# ОТРЫВОК ИЗ ТЕКСТА
Но в том-то и дело, что в этом глазу, чьим бы он ни был, как и в дублирующей его черной жемчужине, которую сорока находит в саду, ничего не отражается. Сорока видит только теплое (кал) и холодное (плывущую зелень). Ее ориентир – это отнюдь не зримый образ, а аффект, увеличивающий или уменьшающий способность к действию. Появление сороки в конце новеллы знаменует, на наш взгляд, не открытое провозглашение творческого метода через повторение эпитета «черный» (версия Бориса Парамонова), но ту слепоту, которой продуктивно заражена литература Сорокина в целом. Говоря проще, жемчужину хватает и уносит птица, которая не различает видимый мир так, как его различают – и расчленяют – похожие на людей персонажи. Причем расчленение в данном случае следует понимать как способ организации видимого через наделение ценностью, а стало быть и оформление, фрагментов этого последнего. (Настя, сама «воплощение» наивысшей ценности – красоты, благодарит Солнце за то, что оно дарит ей возможность созерцать прекрасное. Здесь еще раз важно подчеркнуть, что Настя – не более чем топос, то есть «красота», которая является не неким онтологическим фундаментом, но всего лишь порождением дискурса русской литературы XIX века, равно как и идеологии, обслуживающей эти речевые практики[928]. Впрочем, даже современный читатель не может отказаться от привычки к психологизации и отождествлению с «пустыми» персонажами, которые у Сорокина выступают чистым пластическим материалом[929].)
Итак, черная жемчужина, которую летящая сорока держит в клюве, играет роль бесстрастного видеофиксатора. В нем запечатлевается фрагмент мира, который в самом начале новеллы описывался в буквальном смысле слова в красках («Серо-голубое затишье перед рассветом, медленная лодка на тяжелом зеркале Денеж-озера, изумрудные каверны в кустах можжевельника, угрожающе ползущих к белой отмоине плеса» (курсив мой. – Е. П.)[930]). Вот новое описание этого же мира: «…черное небо, черные облака, черное озеро, черные лодки, черный бор, черный можжевельник, черная отмель, черные мостки, черные ракиты, черный холм, черная церковь, черная тропинка, черный луг, черная аллея, черная усадьба, черный мужчина и черная женщина, открывающие черное окно в черной столовой»[931]. Черное здесь – это, конечно, не цвет с его прямолинейной и возвышенной символикой, но скорее указание на то, что только имена (существительные) помогают нам различить отдельные элементы пейзажа, располагая их к тому же в определенном порядке. Мир, преломленный в жемчужине, – это мир, в котором нет, да и не может быть места пейзажу: он решительно пренебрегает законами линейной перспективы, как и в целом познавательными навыками, отработанными камерой-обскурой. Вот почему он с большим трудом подпадает под определение «видимый».

# ЗАДАНИЕ
Пожалуйста, продолжите отрывок о черной жемчужине в новелле Сорокина, начиная сразу после его последнего предложения.

# ИСХОДНЫЕ ДАННЫЕ
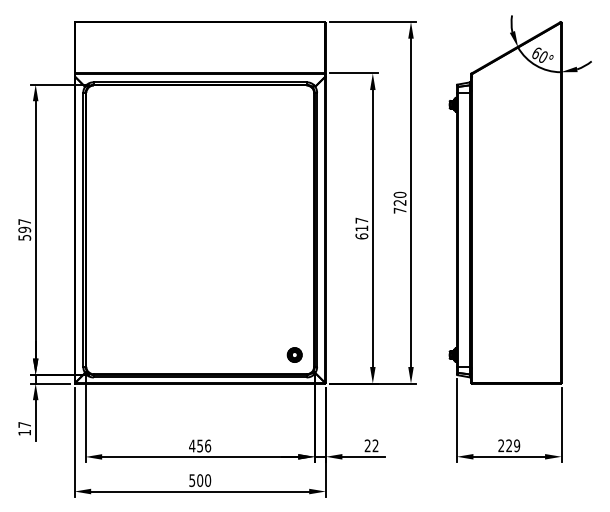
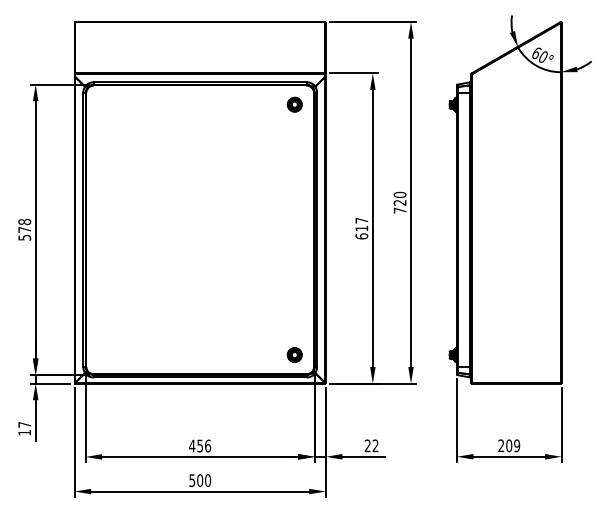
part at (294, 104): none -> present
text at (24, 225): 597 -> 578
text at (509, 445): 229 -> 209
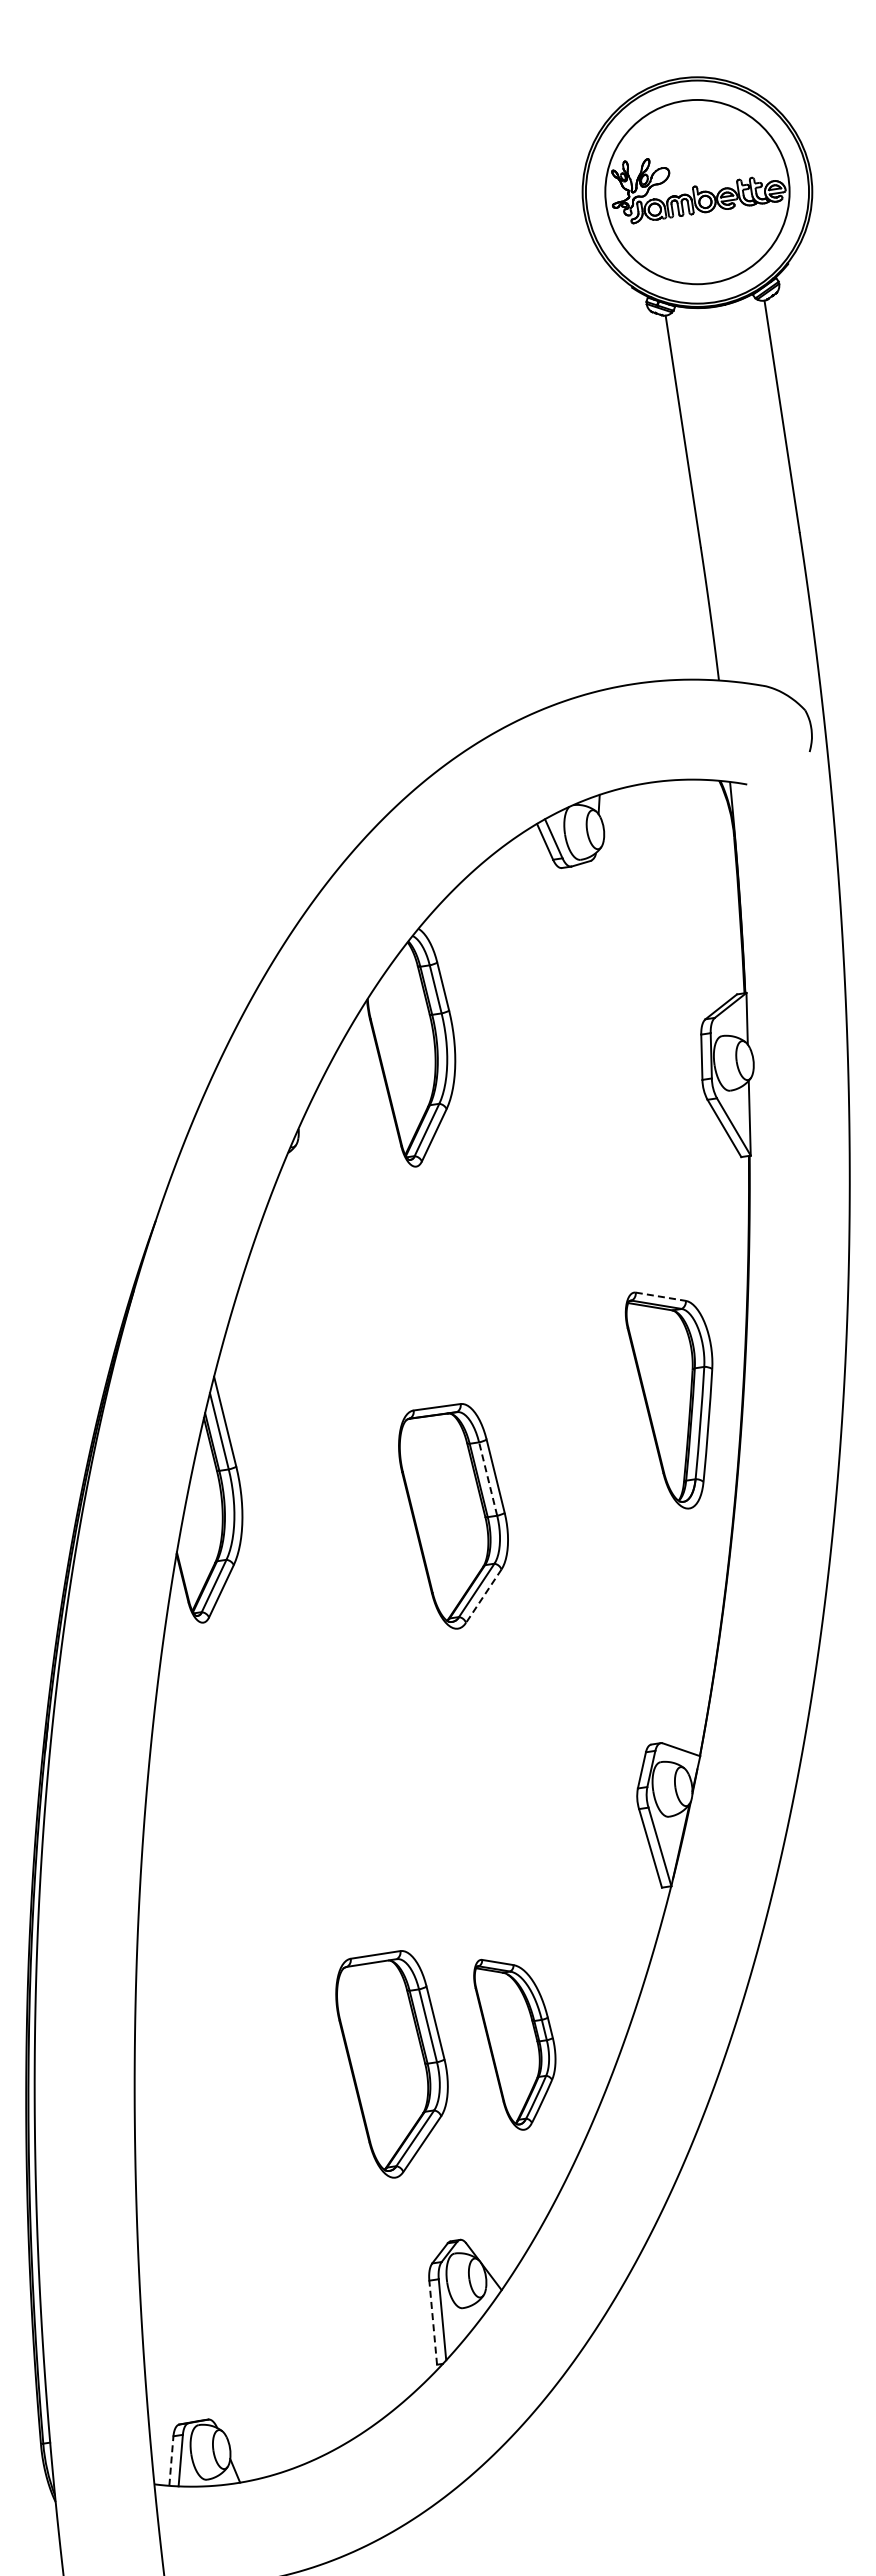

# ОТВЕТ НА ЗАДАНИЕ
Неразличающий взгляд то ли птицы, то ли уносимой ею добычи отбрасывает нас назад к усадьбе. Там уже известные нам персонажи – родители Насти – совершают сложные приготовления. Они ставят на подоконник большую линзу, которая должна поймать солнечный свет так, чтобы он распался на восемь тонких лучей, направленных на позолоченные метки в столовой. Отразившись от загадочных слов-меток (NOMO, LOMO, SOMO, etc.), восемь радужных потоков соединяются над блюдом с остатками Насти, и в воздухе вспыхивает ее улыбающееся юное лицо. Это, понятное дело, галлюцинация, мираж. Борис Парамонов истолковывает приведенный финал как победу духа над плотью[932]. Мы хотели бы воздержаться от идейных суждений в пользу суждения технологического. Оставляя в стороне мистический ритуал, который и приводит к появлению сияющей галлюцинации, посмотрим на этот эпизод как на своеобразное предъявление технологического устройства создаваемой Сорокиным литературы. Если это и не правила чтения в более традиционном понимании, то по крайней мере остроумная подсказка относительно того, как можно понимать статус самих литературных персонажей. Такая интерпретация становится возможной благодаря тому, что эта литература – в отличие от классической – не работает со смыслами. (Строго говоря, здесь нет никакой аллегорической надстройки, позволяющей перетолковывать текст сообразно некоему скрытому в нем сообщению, которое и предстоит извлечь с помощью герменевтических усилий. Все лежит на поверхности.)
Если следовать технологической логике, а также излюбленной фразе Сорокина, что его литература – это только буквы на бумаге, тогда мы неизбежно приходим к следующему заключению: поедание Насти – это, по сути дела, поедание букв; когда слова «съедены», иначе говоря, потреблены (формула современного чтения), остается лишь одна галлюцинация. Галлюцинация – то, что встает на место смысла в литературе, которая открыто предъявляет себя в качестве обнаженной конструкции, или, как мы выразились раньше, ready-made. Кстати говоря, текстологический анализ здесь неуместен как раз потому, что Сорокин работает с крупными языковыми блоками и степень точности копирования литературного жанра, стиля или речевой практики не имеет принципиального значения. Наоборот, как показывает современное искусство, чем грубее и условнее подручный материал, тем достовернее возникающий образ – в той мере, в какой он имеет отношение к неким разделяемым шаблонам. Причем шаблоны эти узнаются именно как общие[933]. В случае литературы это «общие места» в наиболее широком понимании, включая целые дискурсивные образования, которыми мастерски распоряжается Сорокин[934].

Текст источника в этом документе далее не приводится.